The small-set expansion conjecture introduced by Raghavendra and Steuerer is a natural hardness assumption concerning the problem of approximating edge expansion of small sets (of size $\delta n$) in graphs. It was shown to be intimately connected to the well-known Unique Games Conjecture.

Pursuing this line of research further, we obtain the following results:

-- We obtain a certain self-reducibility for the problem of approximating graph expansion. Via this reduction, starting from a qualitative hardness assumption about expansion of small sets, one can get a near-optimal quantitative result.

-- We show that the small-set expansion conjecture implies hardness for Balanced Separator and Minimum Linear Arrangement problems.

-- Starting from small-set expansion conjecture, we obtain hardness for Max-Cut and Unique Games on instances where the edge expansion closely matches the edge expansion of Gaussian space.

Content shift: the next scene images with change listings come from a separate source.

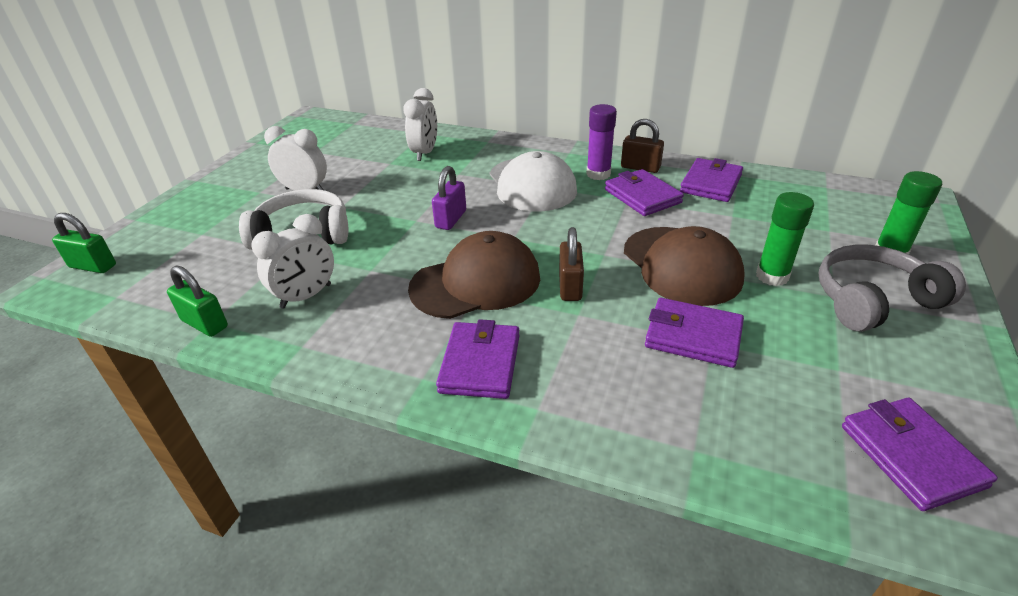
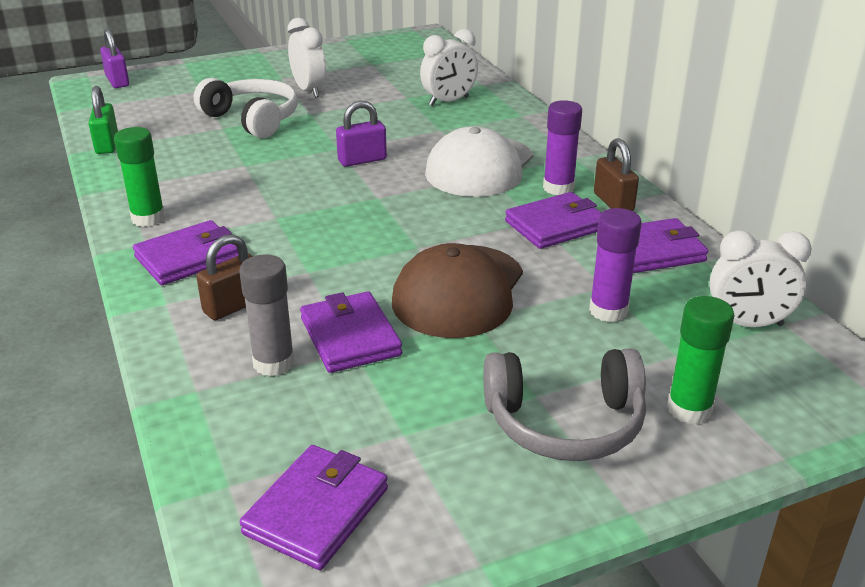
camera: 45 degrees right, 5 degrees down
(93, 266) = (117, 81): green padlock -> purple padlock
(306, 296) = (180, 159): white clock -> white clock (747, 324)
(476, 282) = (288, 211): brown cap -> none
(570, 286) = (342, 251): brown padlock -> brown padlock (234, 306)
(642, 196) = (555, 225): purple wallet -> purple wallet turned 45 degrees clockwise
(693, 389) = (273, 363): none -> grey glue stick
(762, 227) = (608, 311): none -> purple glue stick
(772, 276) = (517, 347): green glue stick -> green glue stick (148, 218)
(873, 300) = (565, 423): grey headphones -> grey headphones turned 150 degrees clockwise

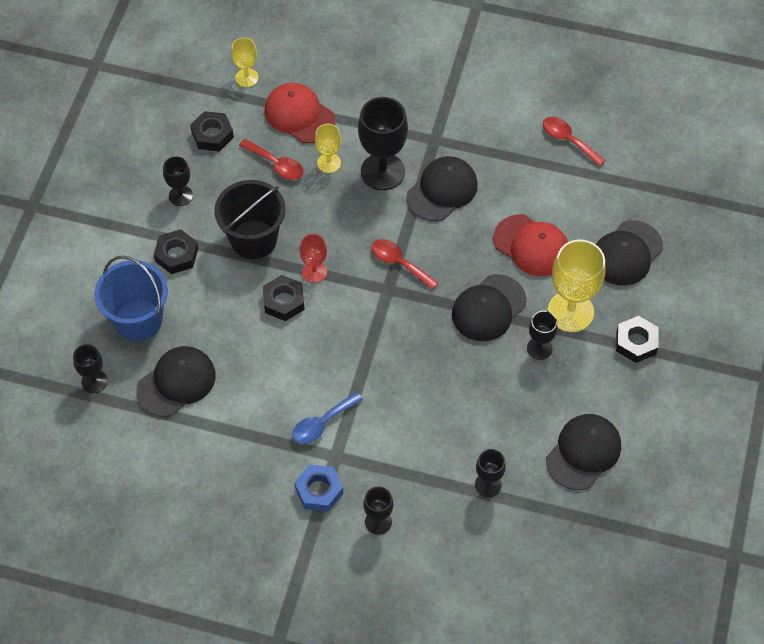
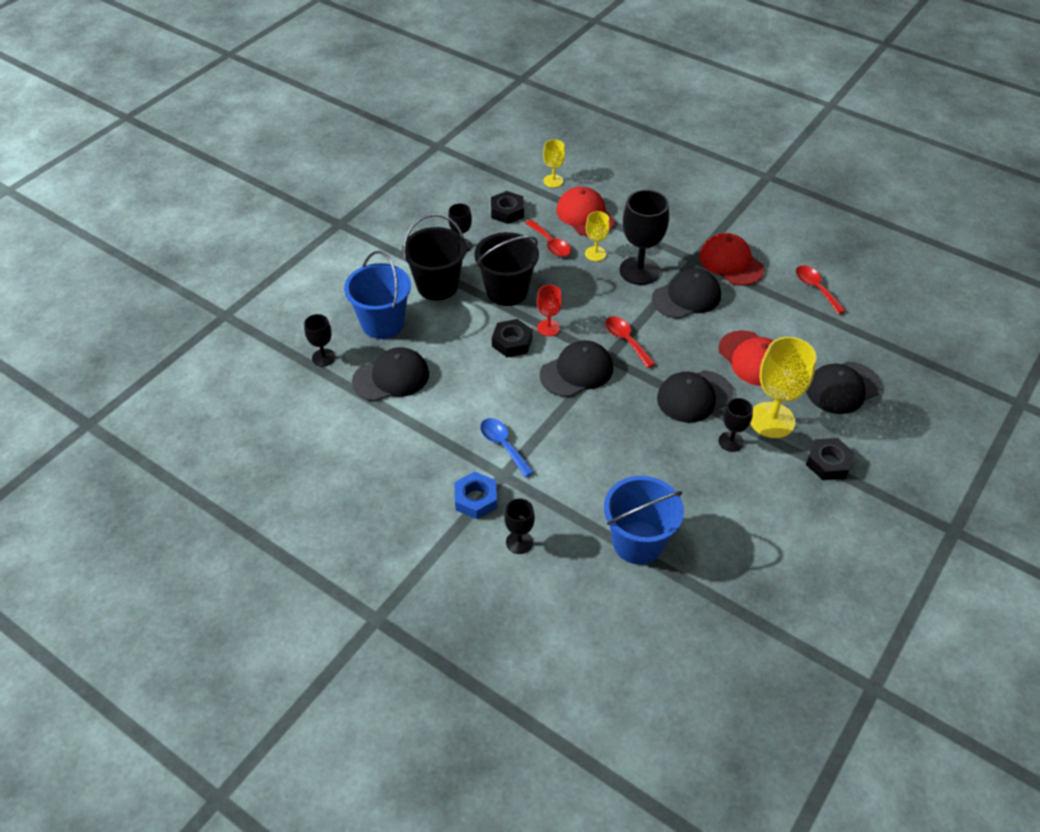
camera: 20 degrees right, 10 degrees down
(176, 255) = (437, 286): black nut -> black bucket
(322, 423) = (503, 445): blue spoon -> blue spoon turned 75 degrees clockwise
(473, 133) = (731, 263): none -> red cap
(488, 484) = (638, 542): black goblet -> blue bucket
(583, 452) = (743, 542): black cap -> black cap (576, 371)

As a consequence, this shows that the small-set expansion conjecture is indeed equivalent to a variant of Unique Games conjecture with expansion of small sets.

Compared to the usual reductions from Unique Games, the key technical difference in these reductions is a new folding operation which identifies vertices of different long-code gadgets. This allows us to derive consequences for say the balanced cuts in the graph obtained by the reduction, without having any assumptions on the balanced cuts in the starting graph.